La Russie qualifie un journaliste lauréat du prix Nobel d’« agent étranger »
Dmitri Muratov, l’un des journalistes russes les plus connus, a été ajouté à la liste des agents étrangers du pays, moins de deux ans après que le Kremlin a salué ses reportages fondés sur des principes qui lui ont valu le prix Nobel de la paix.
Mouratov, ancien rédacteur en chef du journal libéral Novaya Gazeta, aujourd’hui fermé, a été inclus vendredi soir dans une mise à jour du registre du ministère russe de la Justice des journalistes, hommes politiques et militants qui, selon Moscou, agissent au nom d’États hostiles.
La désignation d’agent étranger, qui a été utilisée à plusieurs reprises contre les critiques du président russe Vladimir Poutine et les opposants à sa guerre en Ukraine, signifie que Muratov devra respecter des règles strictes en matière d’activité politique. Cela lui interdit également de s’engager dans la vie publique. Toute mention de lui dans les médias ou sur les réseaux sociaux russes doit faire référence à son statut.
Selon Human Rights Watch, « en Russie, le terme agent étranger équivaut à un espion ou à un traître » et a été utilisé « pour diffamer et punir les voix indépendantes.
La décision d’accuser Muratov d’être sous influence indue de l’étranger va à l’encontre de l’évaluation antérieure de l’État russe sur son journalisme. Après que Muratov ait remporté le prix Nobel de la paix en 2021, le secrétaire de presse du Kremlin, Dmitri Peskov, a présenté ses félicitations et a déclaré que le rédacteur en chef de longue date « travaille constamment selon ses propres valeurs, est attaché à ces valeurs, est talentueux et courageux ».

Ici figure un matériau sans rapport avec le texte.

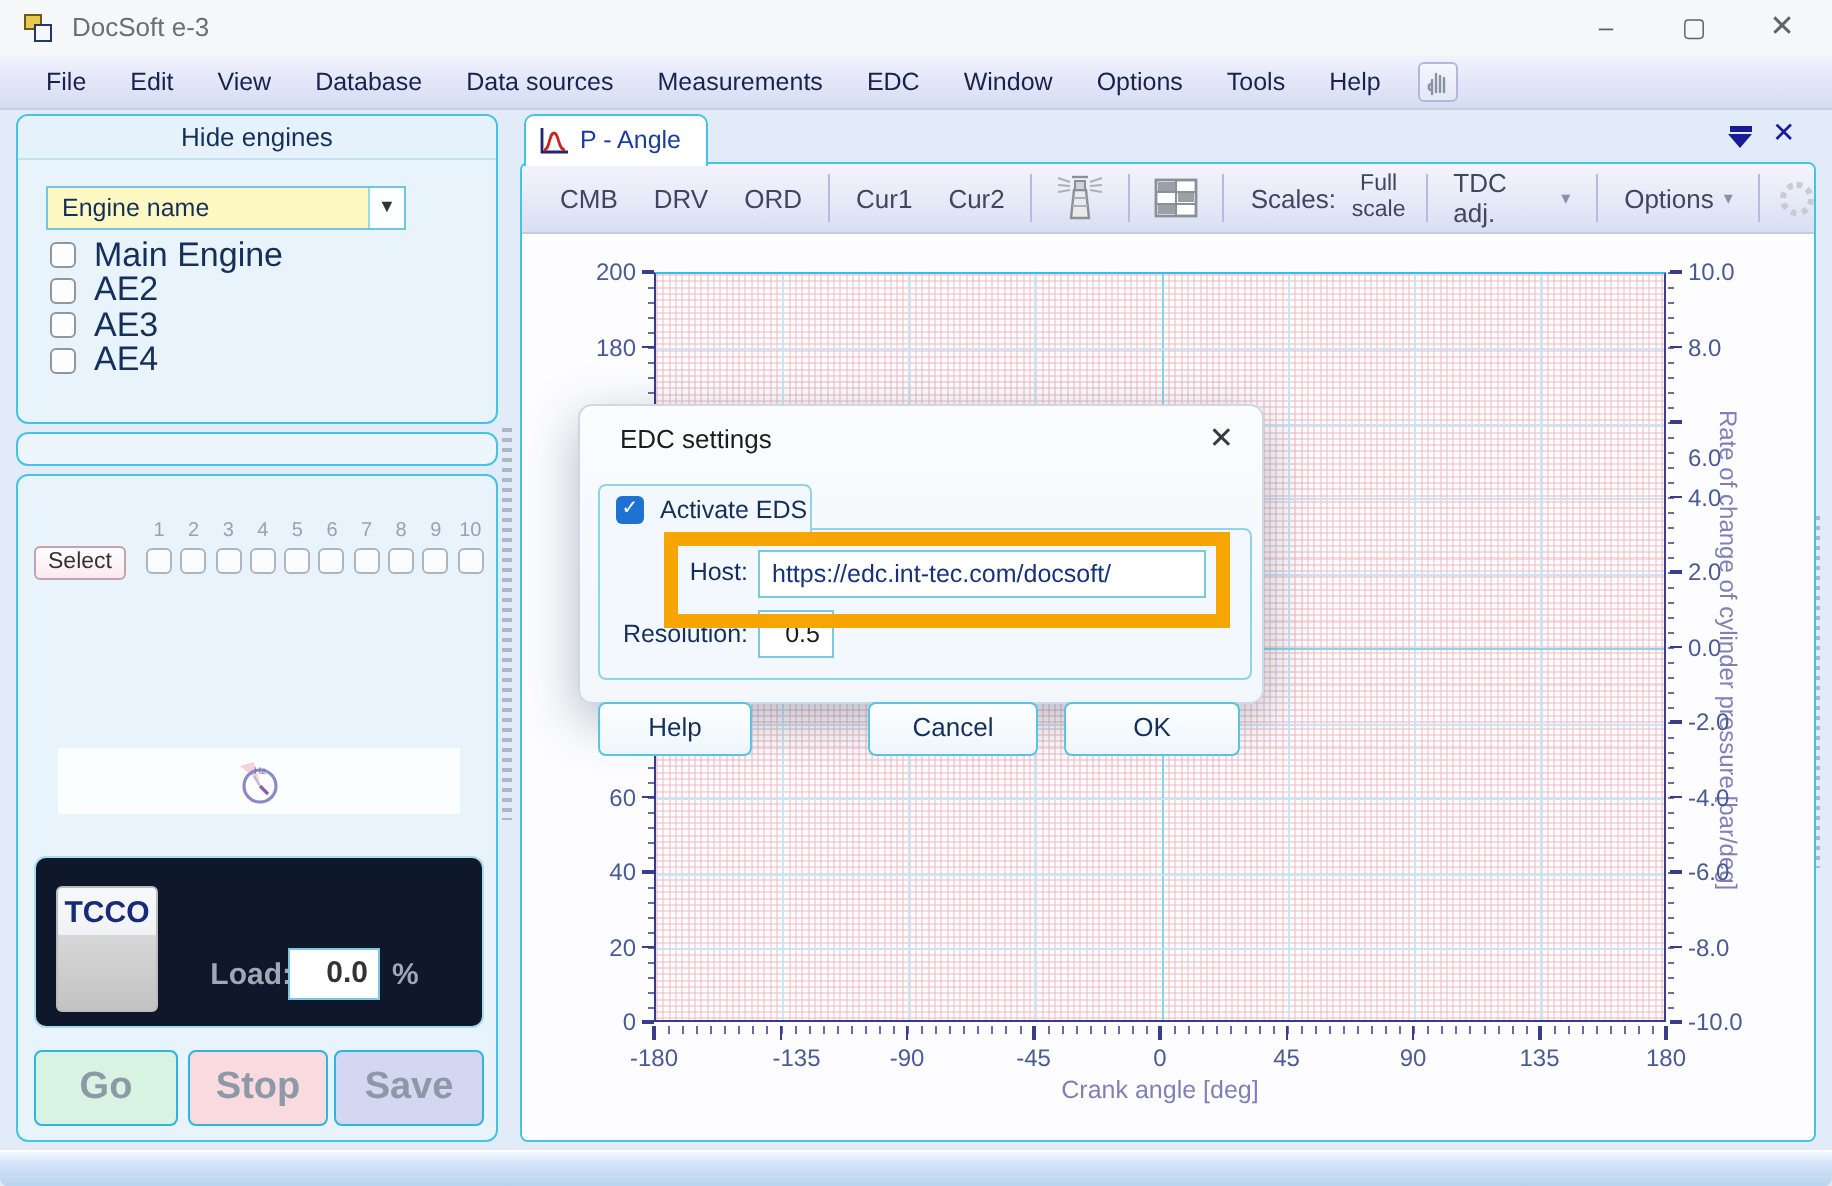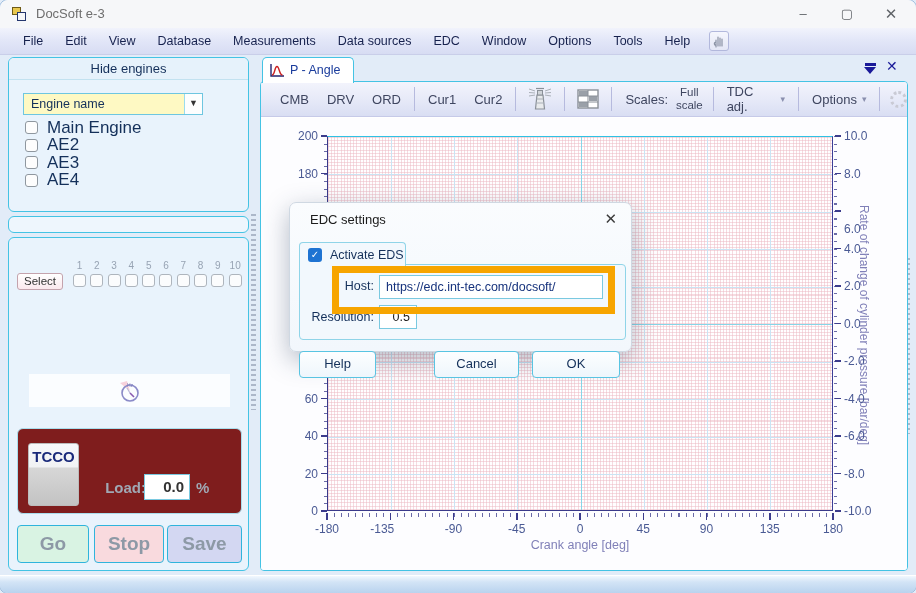--- a/index.html
+++ b/index.html
@@ -5,7 +5,7 @@
   * { box-sizing: border-box; margin: 0; padding: 0; }
   html,body { width:916px; height:593px; }
   body { font-family: "Liberation Sans", "DejaVu Sans", sans-serif; background:#e2ecf8; }
-  #window { position:relative; width:916px; height:593px; overflow:hidden; outline:1px solid #93b6da; border-radius:8px; background:#e2ecf8; }
+  #window { position:relative; width:916px; height:593px; overflow:hidden; outline:1px solid #93b6da; border-radius:0; background:#e2ecf8; }
 
   
   #titlebar { position:absolute; left:0; top:0; width:916px; height:28px; background:#f6f7f9; }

Muratov a reçu le prix Nobel de la paix conjointement avec la journaliste philippino-américaine Maria Ressa pour « leurs efforts visant à sauvegarder la liberté d’expression, qui est une condition préalable à la démocratie et à une paix durable ».
Depuis le début de sa guerre de plus en plus catastrophique en Ukraine, la Russie a pratiquement éliminé les médias indépendants du pays, imposant de lourdes sanctions à ceux qui sont considérés comme « discréditant les forces armées russes ».
De nombreux journalistes russes ont été contraints de partir à l’étranger pour poursuivre leur travail. Le journal Novaya Gazeta de Muratov a été contraint de cesser ses activités en Russie en avril 2022, quelques semaines après le début de la guerre, et a depuis été fermé de force par l’État, même s’il a continué à publier en ligne.
Moscou a également arrêté depuis le 29 mars le journaliste du Wall Street Journal, Evan Gershkovich, pour espionnage, pour lequel aucune preuve n’a été présentée. Le président américain Joe Biden a qualifié de « totalement illégale » l’arrestation, la première d’un correspondant accrédité sur des allégations d’espionnage depuis la fin de la guerre froide.
En août, la journaliste de POLITICO Eva Hartog a été expulsée de Russie après s’être vu refuser une prolongation de son visa.
Plus tôt cette semaine, la Fondation Nobel a été critiquée par des hommes politiques suédois et ukrainiens après avoir décidé d’inviter les ambassadeurs russes à assister à la cérémonie de remise des prix de cette année.